Things You Didn’t Know About The NeverEnding Story
The NeverEnding Story tells the tale of a young boy, Bastian (Barrett Oliver), who steals a book and reads it in the scariest room in his school. As he reads, the audience experiences the story as well; the characters in the book also become aware of Bastian’s involvement in the story. The story is about a force called The Nothing, which is destroying Fantasia because people are not reading fiction, and it seems their imaginations are suffering. At the center of Fantasia is the Empress (Tami Stronach). She is at the center of the story, and her sickness endangers the entire world of Fantasia. To save her, Bastian must rename her; in the film, the name is muffled when he does so. However, in the book and the script, her new name was Moon Child.
The Author Hated The Movie
The film was based on the book of the same name by Michael Ende. Ende, however, did not like the movie, right from the beginning with the script as he didn’t want changes to be made to his original story. He also didn’t like the way Falkor was portrayed as the luckdragon looked like a dog. He wanted them to change the film's name and had his own name removed from the opening credits.
It Was A German Film
It was technically a German film, as it was made in Germany and the director, Wolfgang Petersen was German. It was also the most expensive German film in history. As it was technically a German film, many of the actors were German, and their dialogue was spoken in German and then dubbed over into English. If you watch closely, you can see this in some scenes. In the final release, there are differences between the German and American versions. The music is different between the two, and Steven Spielberg (who was not listed in the credits) was given The German version to edit to make it work for American audiences. The American version ended up being seven minutes shorter.

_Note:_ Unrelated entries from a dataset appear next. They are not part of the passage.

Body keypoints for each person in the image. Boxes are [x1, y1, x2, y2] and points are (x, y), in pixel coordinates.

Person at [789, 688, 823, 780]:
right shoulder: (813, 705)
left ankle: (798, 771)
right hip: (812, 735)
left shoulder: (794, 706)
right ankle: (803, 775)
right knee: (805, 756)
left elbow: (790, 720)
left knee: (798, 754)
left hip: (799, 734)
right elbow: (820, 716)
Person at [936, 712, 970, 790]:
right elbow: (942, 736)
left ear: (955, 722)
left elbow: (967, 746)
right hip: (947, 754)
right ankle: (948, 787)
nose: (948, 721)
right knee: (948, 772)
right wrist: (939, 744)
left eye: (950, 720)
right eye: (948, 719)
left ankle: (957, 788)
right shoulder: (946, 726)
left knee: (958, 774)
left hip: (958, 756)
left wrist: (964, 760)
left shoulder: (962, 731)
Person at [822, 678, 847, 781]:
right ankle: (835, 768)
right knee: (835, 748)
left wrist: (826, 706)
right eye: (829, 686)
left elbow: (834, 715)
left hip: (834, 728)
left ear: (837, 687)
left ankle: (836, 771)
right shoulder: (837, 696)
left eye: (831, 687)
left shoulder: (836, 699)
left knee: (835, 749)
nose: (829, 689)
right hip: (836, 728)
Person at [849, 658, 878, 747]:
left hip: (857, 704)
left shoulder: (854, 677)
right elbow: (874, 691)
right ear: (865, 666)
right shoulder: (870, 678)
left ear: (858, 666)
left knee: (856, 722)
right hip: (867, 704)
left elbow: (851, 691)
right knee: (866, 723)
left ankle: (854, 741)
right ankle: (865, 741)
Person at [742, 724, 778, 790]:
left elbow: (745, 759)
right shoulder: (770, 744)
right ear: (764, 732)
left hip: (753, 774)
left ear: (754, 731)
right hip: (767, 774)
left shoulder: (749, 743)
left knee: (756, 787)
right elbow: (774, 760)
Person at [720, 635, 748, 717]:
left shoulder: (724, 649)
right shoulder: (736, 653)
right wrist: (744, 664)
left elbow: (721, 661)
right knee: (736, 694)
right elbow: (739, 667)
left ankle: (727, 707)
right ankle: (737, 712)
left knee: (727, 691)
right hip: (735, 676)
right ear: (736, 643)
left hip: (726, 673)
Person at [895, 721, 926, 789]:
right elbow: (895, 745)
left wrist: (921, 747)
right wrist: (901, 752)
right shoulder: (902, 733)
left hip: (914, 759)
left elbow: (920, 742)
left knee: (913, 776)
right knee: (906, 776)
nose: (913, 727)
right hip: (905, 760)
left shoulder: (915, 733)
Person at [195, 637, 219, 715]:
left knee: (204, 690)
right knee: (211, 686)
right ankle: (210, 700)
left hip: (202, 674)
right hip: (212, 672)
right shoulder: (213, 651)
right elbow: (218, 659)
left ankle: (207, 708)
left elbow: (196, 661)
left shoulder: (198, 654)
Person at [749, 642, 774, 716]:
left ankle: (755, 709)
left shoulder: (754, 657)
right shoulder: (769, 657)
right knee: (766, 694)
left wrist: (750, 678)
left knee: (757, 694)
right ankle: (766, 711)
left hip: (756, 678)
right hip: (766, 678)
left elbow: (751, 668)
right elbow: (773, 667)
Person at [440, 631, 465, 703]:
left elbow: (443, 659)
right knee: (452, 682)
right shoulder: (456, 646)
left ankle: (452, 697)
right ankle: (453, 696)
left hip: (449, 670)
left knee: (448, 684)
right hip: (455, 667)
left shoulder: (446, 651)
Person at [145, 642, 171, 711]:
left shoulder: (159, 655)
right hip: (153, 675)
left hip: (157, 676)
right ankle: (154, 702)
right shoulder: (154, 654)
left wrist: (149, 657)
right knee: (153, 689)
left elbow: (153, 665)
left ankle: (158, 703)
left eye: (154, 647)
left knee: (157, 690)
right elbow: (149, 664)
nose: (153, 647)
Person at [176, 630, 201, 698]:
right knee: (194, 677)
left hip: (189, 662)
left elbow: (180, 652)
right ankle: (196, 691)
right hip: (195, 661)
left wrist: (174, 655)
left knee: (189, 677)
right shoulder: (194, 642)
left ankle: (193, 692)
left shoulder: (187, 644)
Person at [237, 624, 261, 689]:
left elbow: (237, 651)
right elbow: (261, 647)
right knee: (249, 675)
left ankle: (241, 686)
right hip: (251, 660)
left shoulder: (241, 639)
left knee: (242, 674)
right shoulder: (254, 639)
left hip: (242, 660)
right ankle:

Because the film was made prior to CGI, the creatures were all built animated mechanically. Falkor the luckdragon got his start as a rubber-jointed mini model; he evolved into a 43-foot-long motorized creature adorned with more than 6,000 plastic scales and covered with pink feather fur. His head was more than three feet wide and three feet high. To fly Falkor, they attached the head and neck to a forklift motor elevated 15 or 20 feet off the ground. According to Noah Hathaway, who played Atreyu, riding Falkor was similar to riding a bucking bronco. Moving Falkor required about 15 people hiding beneath the costume to pull the strings, with each person working a different body part. They all had to be coordinated to bring the creature to life. This also meant that the actors worked directly with the creatures. Although the special effects made the characters more “alive,” they had to cut two scenes as they were impossible to create with the tools they had. Additionally, the robots could be dangerous. Gmork malfunctioned, fell on Atreyu (Noah Hathaway), and slashed his face, right near his eye. Because Hathaway was injured, they didn’t film a second cut of the scene.
Giving The Creatures A Voice
Another part of bringing the creatures to life was providing them with voices. When Alan Oppenheimer saw the film’s scratch track, the voice of Falkor came to him, and his voice was perfect, as Petersen knew he needed to cast someone with a warm voice, as well as gravitas and depth. After that track was done, he was asked to also record the voices of Gmork, Rockbiter, and the narrator.
Artax Was Two Horses, And Neither One Died
They used live horses for the role of Artax so they could alternate them. To film the scene where Artax dies, the two horses that played the role had to be trained for months by a professional horse handler so that the horse could go into the mud up to its head. They created the scene by lowering the horse on an elevator into the water. The scene took more than two and a half weeks to film.
The Second Film Bombed
The film only covered half of the book, and there was a follow-up six years later to cover the end. However, no one who worked on the original returned, and the second film bombed. However, the original has lived on in pop culture, such as the scene in Family Guy when Peter Griffin rides Falkor, and, of course in the homage to the theme song in Stranger Things.